*MATERIAL FOR THIS EXERCISE*.
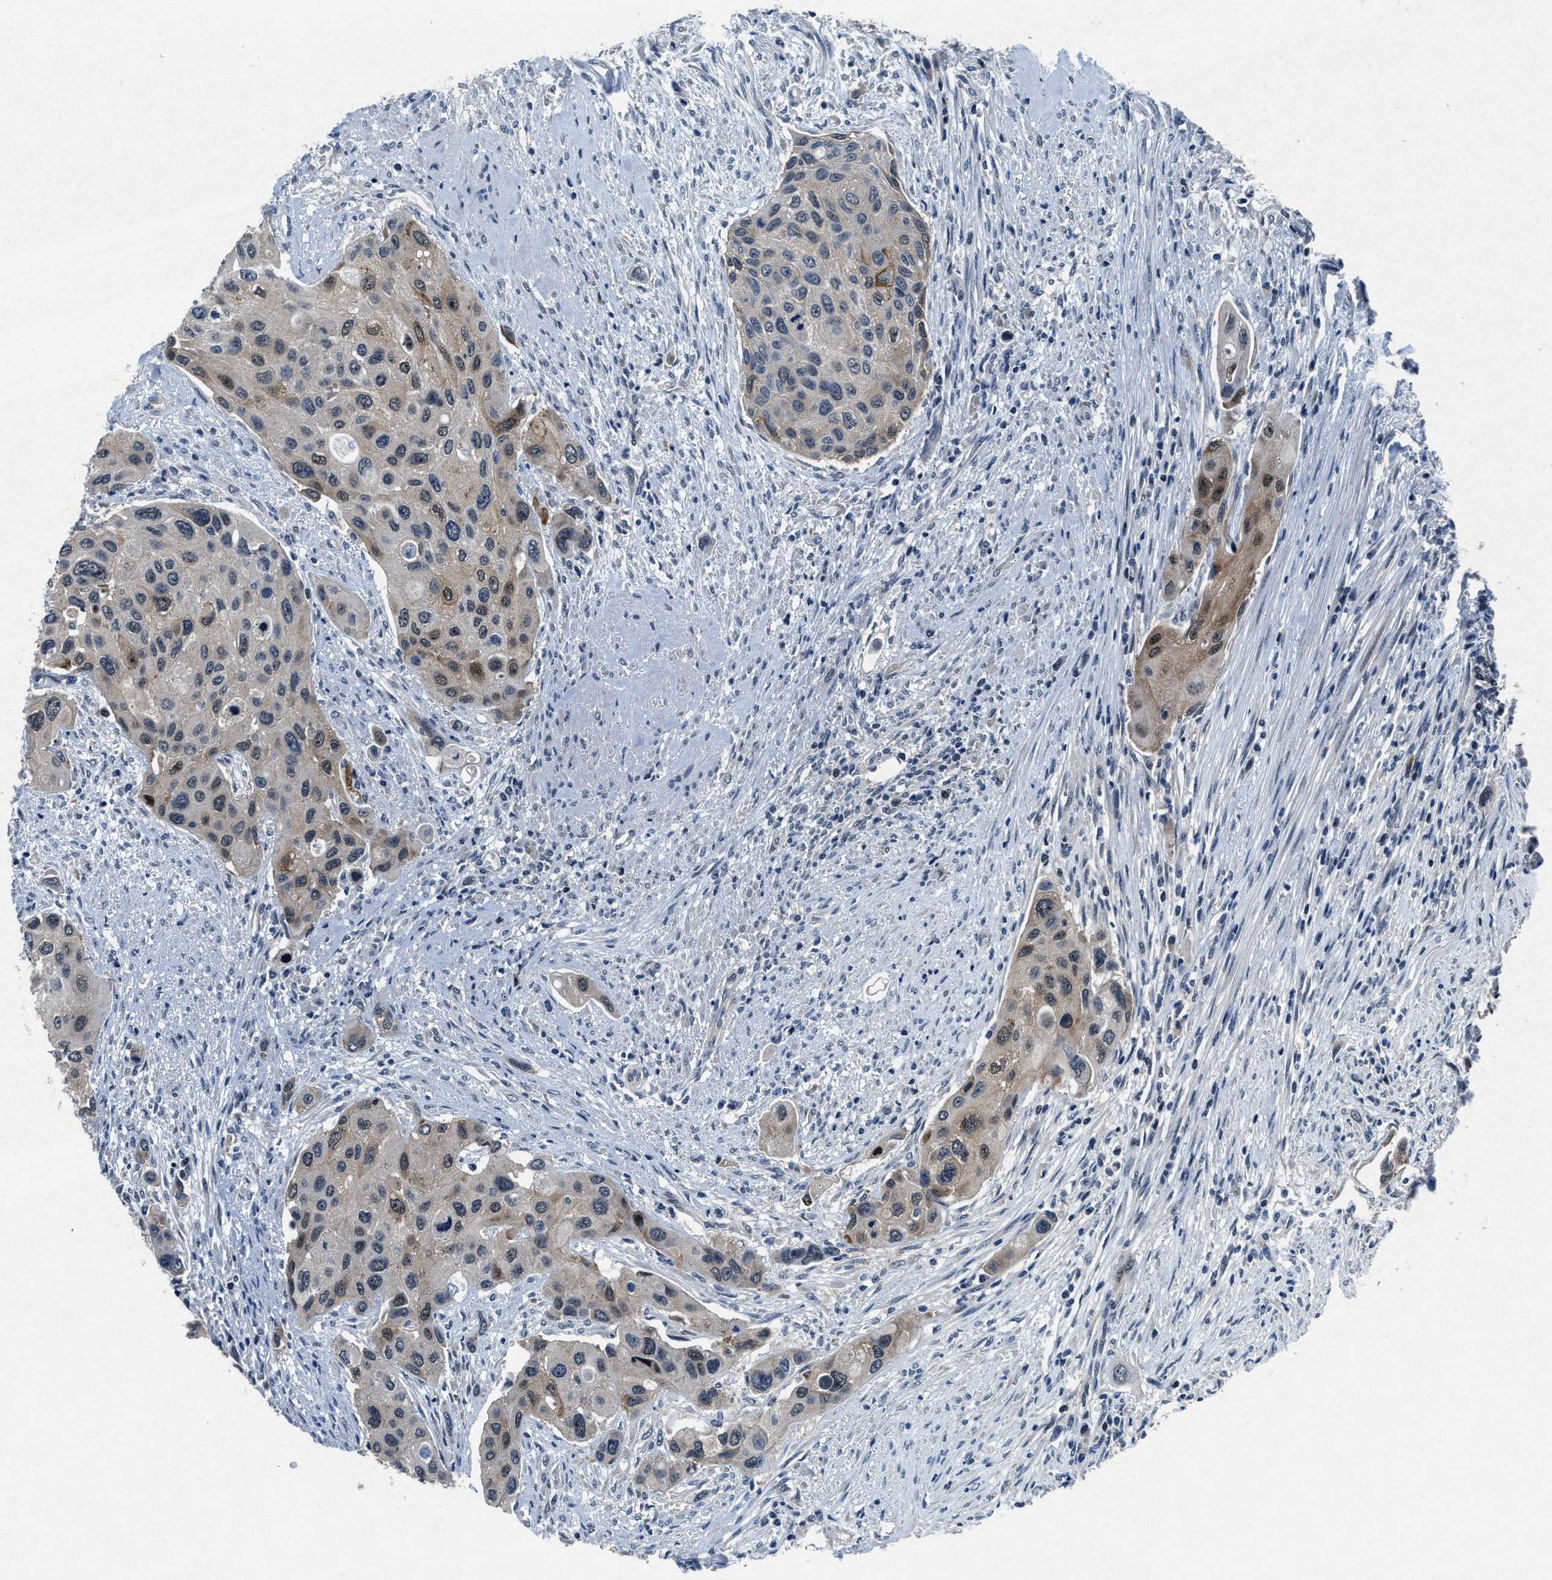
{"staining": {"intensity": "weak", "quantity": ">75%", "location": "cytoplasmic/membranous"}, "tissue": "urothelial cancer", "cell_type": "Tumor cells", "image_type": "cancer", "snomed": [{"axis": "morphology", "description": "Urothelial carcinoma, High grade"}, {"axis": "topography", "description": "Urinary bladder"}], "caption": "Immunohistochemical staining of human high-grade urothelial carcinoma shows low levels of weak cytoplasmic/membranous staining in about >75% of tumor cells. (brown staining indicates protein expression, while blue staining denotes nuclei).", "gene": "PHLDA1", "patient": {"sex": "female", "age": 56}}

==

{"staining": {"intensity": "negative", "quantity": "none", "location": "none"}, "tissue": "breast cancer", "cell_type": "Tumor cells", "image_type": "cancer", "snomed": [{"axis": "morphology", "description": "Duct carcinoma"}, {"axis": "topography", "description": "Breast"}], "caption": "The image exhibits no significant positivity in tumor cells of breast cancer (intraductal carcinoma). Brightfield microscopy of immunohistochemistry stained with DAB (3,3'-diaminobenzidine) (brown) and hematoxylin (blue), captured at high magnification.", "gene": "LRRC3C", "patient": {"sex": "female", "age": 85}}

* * *

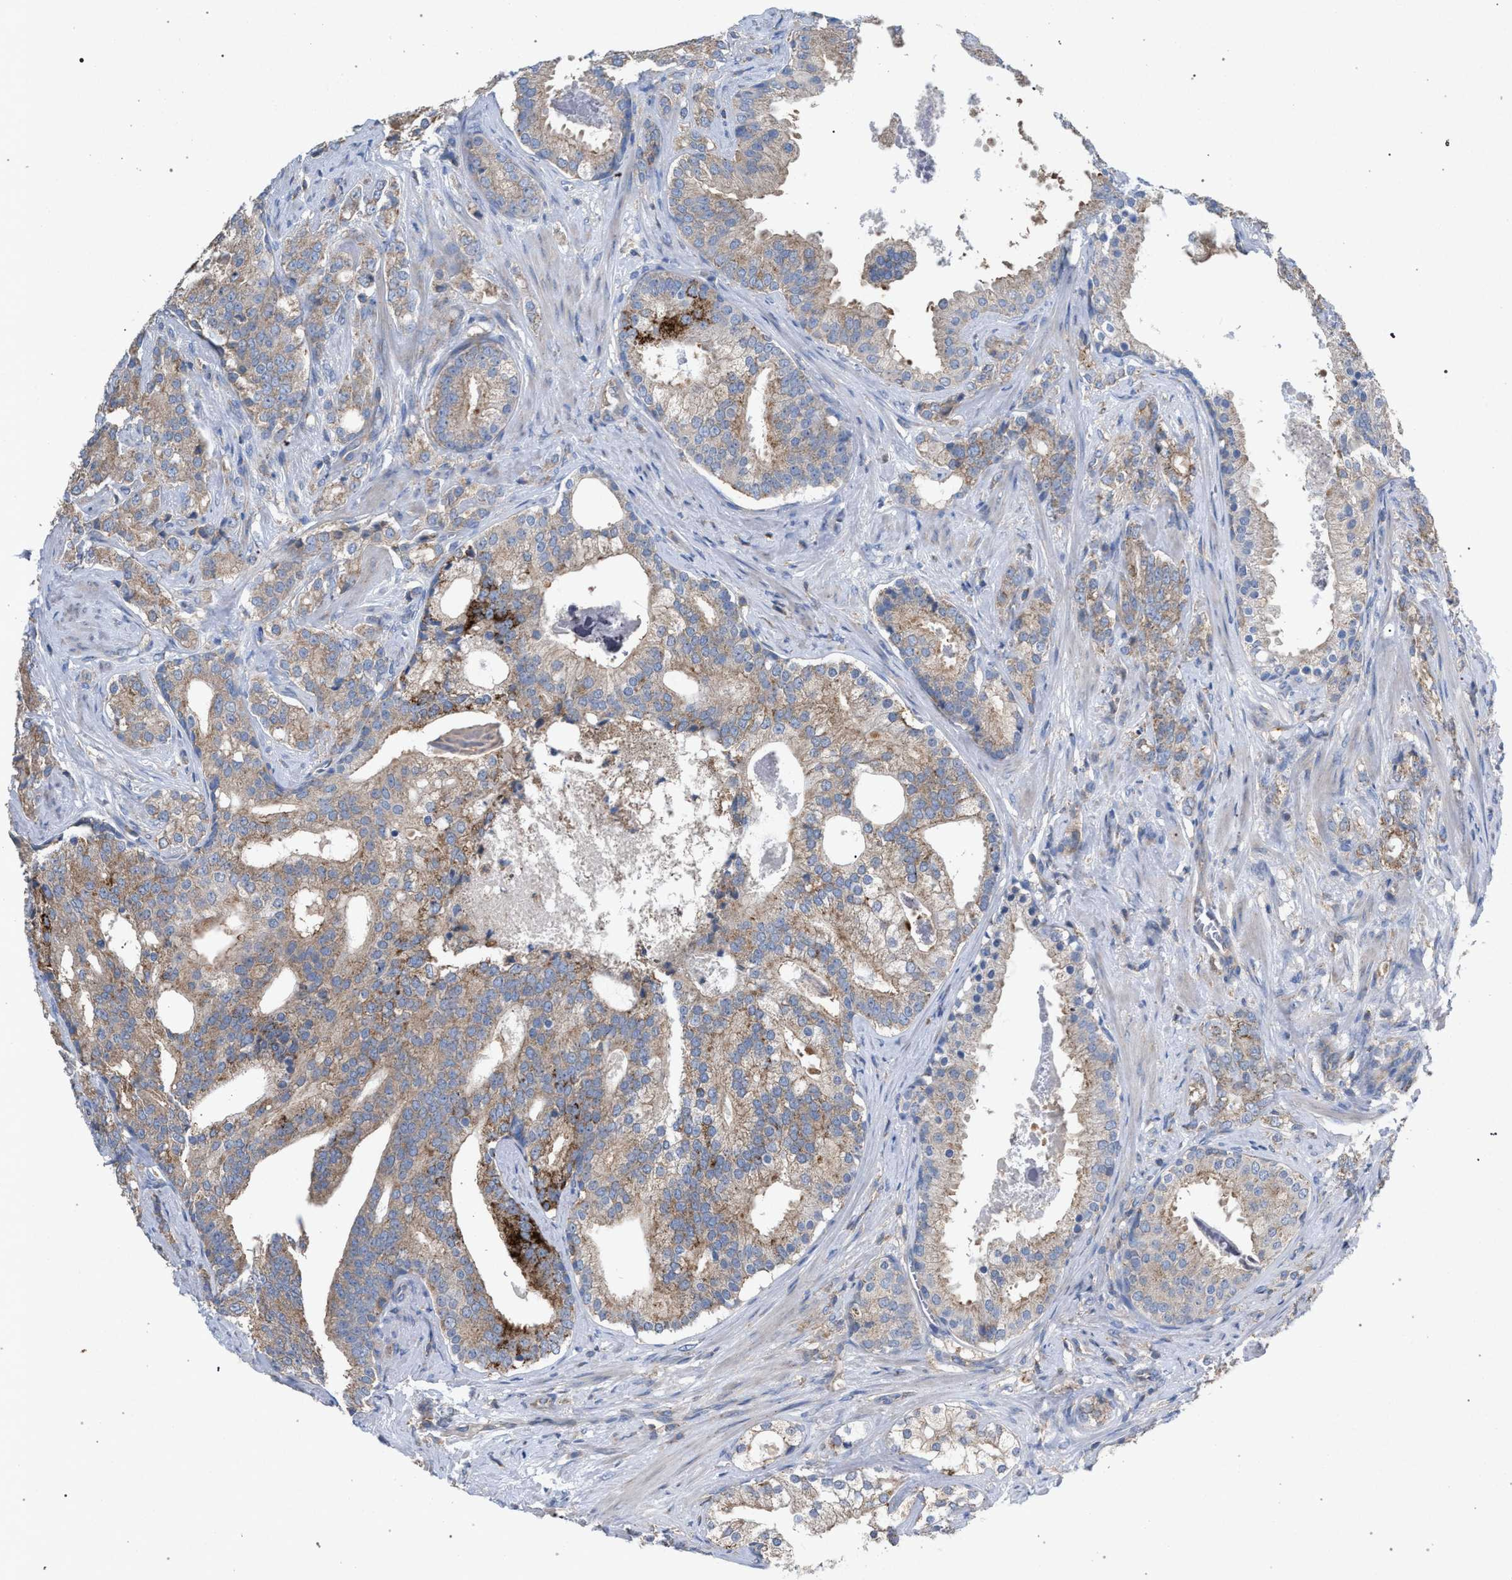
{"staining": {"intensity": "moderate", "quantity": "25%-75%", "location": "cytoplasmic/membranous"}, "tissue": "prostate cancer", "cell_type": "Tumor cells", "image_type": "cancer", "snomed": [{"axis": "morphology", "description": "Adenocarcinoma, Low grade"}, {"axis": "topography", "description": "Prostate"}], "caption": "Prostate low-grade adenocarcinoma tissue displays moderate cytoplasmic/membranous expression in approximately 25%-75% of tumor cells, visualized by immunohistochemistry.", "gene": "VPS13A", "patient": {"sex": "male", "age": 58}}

*YOUR TASK*.
Scan the material above for the word "membranous". Copy each line where it occurs.

*OUTPUT OF THE TASK*.
{"staining": {"intensity": "weak", "quantity": ">75%", "location": "cytoplasmic/membranous"}, "tissue": "urothelial cancer", "cell_type": "Tumor cells", "image_type": "cancer", "snomed": [{"axis": "morphology", "description": "Urothelial carcinoma, High grade"}, {"axis": "topography", "description": "Urinary bladder"}], "caption": "Immunohistochemical staining of human high-grade urothelial carcinoma shows low levels of weak cytoplasmic/membranous staining in about >75% of tumor cells. (brown staining indicates protein expression, while blue staining denotes nuclei).", "gene": "PHLDA1", "patient": {"sex": "female", "age": 56}}
{"staining": {"intensity": "moderate", "quantity": "25%-75%", "location": "cytoplasmic/membranous"}, "tissue": "prostate cancer", "cell_type": "Tumor cells", "image_type": "cancer", "snomed": [{"axis": "morphology", "description": "Adenocarcinoma, Low grade"}, {"axis": "topography", "description": "Prostate"}], "caption": "Prostate low-grade adenocarcinoma tissue displays moderate cytoplasmic/membranous expression in approximately 25%-75% of tumor cells, visualized by immunohistochemistry.", "gene": "VPS13A", "patient": {"sex": "male", "age": 58}}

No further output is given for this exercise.